# AUFGABEN
1. Nach wessen Entwürfen entstand laut dem Artikel über Ferrum 1 Ende des 18. Jahrhunderts das Herrenhaus für Fürst Alexander Andrejewitsch Besborodko?
2. Schreiben Sie den Abschnitt des Artikels über Ferrum 1 zwischen „Büro- und Verwaltungsbau –“ und „Ilya Ivanov (Bilder)“ einschließlich ab.

# VORLIEGENDER TEXT
%%

Büro- und Verwaltungsbau – Miteinander verflochten

Seit mehreren Jahren wird das ehemalige Industrieareal in Sankt Petersburg umgestaltet. Mit Ferrum 1 vollendeten Tchoban Voss Architekten nun ein Bürogebäude, das in seiner Fassadengestaltung aus Cortenstahl die industrielle Vergangenheit würdigt.

Büro- und Verwaltungsbau
Von Morris Breunig (Text) und Ilya Ivanov (Bilder)
Seit mehreren Jahren wird das ehemalige Industrieareal in Sankt Petersburg umgestaltet. Mit Ferrum 1 vollendeten Tchoban Voss Architekten nun ein Bürogebäude, das in seiner Fassadengestaltung aus Cortenstahl die industrielle Vergangenheit würdigt.

Das neue von Tchoban Voss Architekten entworfene Bürogebäude Ferrum 1 erfreut sich historischer Gesellschaft und ist hinsichtlich der Gestaltung zugleich ein Verweis auf die industrielle Vergangenheit seines Standorts. Erbaut wurde es auf dem geschichtsträchtigen Gelände der ehemaligen Rossija-Fabrik im Sankt Petersburger Stadtteil Polustrovo. Gegenüber der Smolnij-Kathedrale entstand Ende des 18. Jahrhunderts auf dem Gelände ein Herrenhaus für Fürst Alexander Andrejewitsch Besborodko nach den Entwürfen des italienischen Architekten und Malers Giacomo Quarenghi inmitten einer grosszügigen Parkanlage. Jahrelang war dieses Landhaus ein Zentrum des gesellschaftlichen Lebens.Ende des 19. Jahrhunderts war der Park ein beliebter Erholungs- und Kurort für das gehobene Sankt Petersburger Bürgertum. An der Grenze zwischen dem ehemaligen Garten des Palais und dem heutigen Piskarewskij-Prospekt stand früher das Sommerhaus, das die Familie des berühmten russischen Kunsttheoretikers und Malers Alexander Benois in den Jahren 1877/78 und 1882 mietete. Im Jahre 1911 vereinnahmte der Maschinenbetrieb Rossija im Zuge der «Industrialisierung des gesamten Landes» grosse Teile des Areals als Werksgelände und errichtete Produktionsstätten, Lager und Verwaltungsgebäude, wodurch die einstige Gartenanlage verloren ging. Während der Betrieb bereits vor langer Zeit geschlossen wurde, blieben die zum Teil noch unfertigen, im Zuge der Fabrikerweiterung entstandenen Bauten leer und waren vom Zerfall bedroht. Im Zusammenhang mit der vor rund zehn Jahren initiierten Umgestaltung des Industrieareals durch die Entwicklungsgesellschaft Teorema realisierten Tchoban Voss Architekten den multifunktionalen Gewerbecampus Haus Benois (2008), den Bürokomplex Jahreszeiten-Ensemble (2013) sowie die Wohnanlage Fünf Sterne (2016). Das Bürogebäude Ferrum 1 konnte 2021 fertiggestellt werden. Das mit einer identischen Fassadenlösung und einem begrünten Innenhof ausgestattete Ferrum 2 wird derzeit umgesetzt.

%%

# Auszüge aus dem Datensatz

%%

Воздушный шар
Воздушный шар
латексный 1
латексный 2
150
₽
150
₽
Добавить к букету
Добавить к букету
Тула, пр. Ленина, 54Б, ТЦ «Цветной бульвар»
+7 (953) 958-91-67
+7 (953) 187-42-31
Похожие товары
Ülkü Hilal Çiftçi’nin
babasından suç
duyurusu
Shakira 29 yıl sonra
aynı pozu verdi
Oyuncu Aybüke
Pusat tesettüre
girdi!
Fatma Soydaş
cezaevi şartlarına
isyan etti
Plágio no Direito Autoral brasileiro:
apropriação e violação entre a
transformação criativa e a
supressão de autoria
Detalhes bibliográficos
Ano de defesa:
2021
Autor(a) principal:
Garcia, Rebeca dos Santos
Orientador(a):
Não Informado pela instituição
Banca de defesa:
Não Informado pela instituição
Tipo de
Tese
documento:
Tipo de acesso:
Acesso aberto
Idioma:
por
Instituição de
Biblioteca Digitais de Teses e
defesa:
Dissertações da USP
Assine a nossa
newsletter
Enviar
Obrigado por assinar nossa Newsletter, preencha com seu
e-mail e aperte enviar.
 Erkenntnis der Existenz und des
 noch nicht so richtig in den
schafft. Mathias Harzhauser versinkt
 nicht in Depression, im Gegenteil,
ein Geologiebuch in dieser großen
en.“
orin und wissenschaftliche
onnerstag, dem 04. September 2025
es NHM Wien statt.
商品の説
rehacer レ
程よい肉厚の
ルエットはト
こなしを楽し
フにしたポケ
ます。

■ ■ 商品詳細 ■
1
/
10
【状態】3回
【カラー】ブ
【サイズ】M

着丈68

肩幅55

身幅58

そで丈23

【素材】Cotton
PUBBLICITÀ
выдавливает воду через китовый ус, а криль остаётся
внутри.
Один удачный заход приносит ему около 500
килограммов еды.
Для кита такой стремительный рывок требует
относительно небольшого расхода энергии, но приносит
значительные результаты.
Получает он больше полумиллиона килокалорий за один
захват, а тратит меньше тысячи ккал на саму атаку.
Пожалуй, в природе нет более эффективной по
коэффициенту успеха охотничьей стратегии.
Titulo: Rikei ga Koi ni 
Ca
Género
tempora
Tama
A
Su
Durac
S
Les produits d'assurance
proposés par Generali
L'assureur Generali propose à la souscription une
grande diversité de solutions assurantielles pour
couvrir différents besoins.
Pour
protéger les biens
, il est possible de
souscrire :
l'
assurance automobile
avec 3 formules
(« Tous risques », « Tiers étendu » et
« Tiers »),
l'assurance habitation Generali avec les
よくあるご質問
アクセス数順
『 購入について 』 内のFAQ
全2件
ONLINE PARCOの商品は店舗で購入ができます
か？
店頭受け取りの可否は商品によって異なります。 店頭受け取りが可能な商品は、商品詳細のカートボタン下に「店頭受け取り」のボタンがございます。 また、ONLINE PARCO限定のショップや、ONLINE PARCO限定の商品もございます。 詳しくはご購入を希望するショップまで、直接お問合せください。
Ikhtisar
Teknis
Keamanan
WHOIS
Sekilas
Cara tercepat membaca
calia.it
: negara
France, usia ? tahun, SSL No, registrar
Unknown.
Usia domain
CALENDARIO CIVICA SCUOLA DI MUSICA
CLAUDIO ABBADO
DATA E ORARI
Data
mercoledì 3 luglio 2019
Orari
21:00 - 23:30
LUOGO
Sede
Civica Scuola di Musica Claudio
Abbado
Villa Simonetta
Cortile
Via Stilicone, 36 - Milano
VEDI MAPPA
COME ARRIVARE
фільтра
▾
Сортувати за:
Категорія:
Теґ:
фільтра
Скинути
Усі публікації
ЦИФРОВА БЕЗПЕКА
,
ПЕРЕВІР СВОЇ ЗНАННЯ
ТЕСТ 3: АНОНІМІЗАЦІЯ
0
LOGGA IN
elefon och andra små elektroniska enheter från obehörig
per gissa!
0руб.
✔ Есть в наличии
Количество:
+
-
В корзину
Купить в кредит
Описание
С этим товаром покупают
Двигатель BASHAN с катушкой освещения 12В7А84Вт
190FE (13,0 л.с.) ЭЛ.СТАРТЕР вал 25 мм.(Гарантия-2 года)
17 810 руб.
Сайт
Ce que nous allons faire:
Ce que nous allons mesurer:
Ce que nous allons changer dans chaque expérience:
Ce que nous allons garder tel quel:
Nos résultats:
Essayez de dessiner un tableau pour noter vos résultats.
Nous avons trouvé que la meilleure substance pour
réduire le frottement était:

%%

# LÖSUNGEN
1. Nach den Entwürfen des italienischen Architekten und Malers Giacomo Quarenghi.

2.
Büro- und Verwaltungsbau – Miteinander verflochten

Seit mehreren Jahren wird das ehemalige Industrieareal in Sankt Petersburg umgestaltet. Mit Ferrum 1 vollendeten Tchoban Voss Architekten nun ein Bürogebäude, das in seiner Fassadengestaltung aus Cortenstahl die industrielle Vergangenheit würdigt.

Büro- und Verwaltungsbau
Von Morris Breunig (Text) und Ilya Ivanov (Bilder)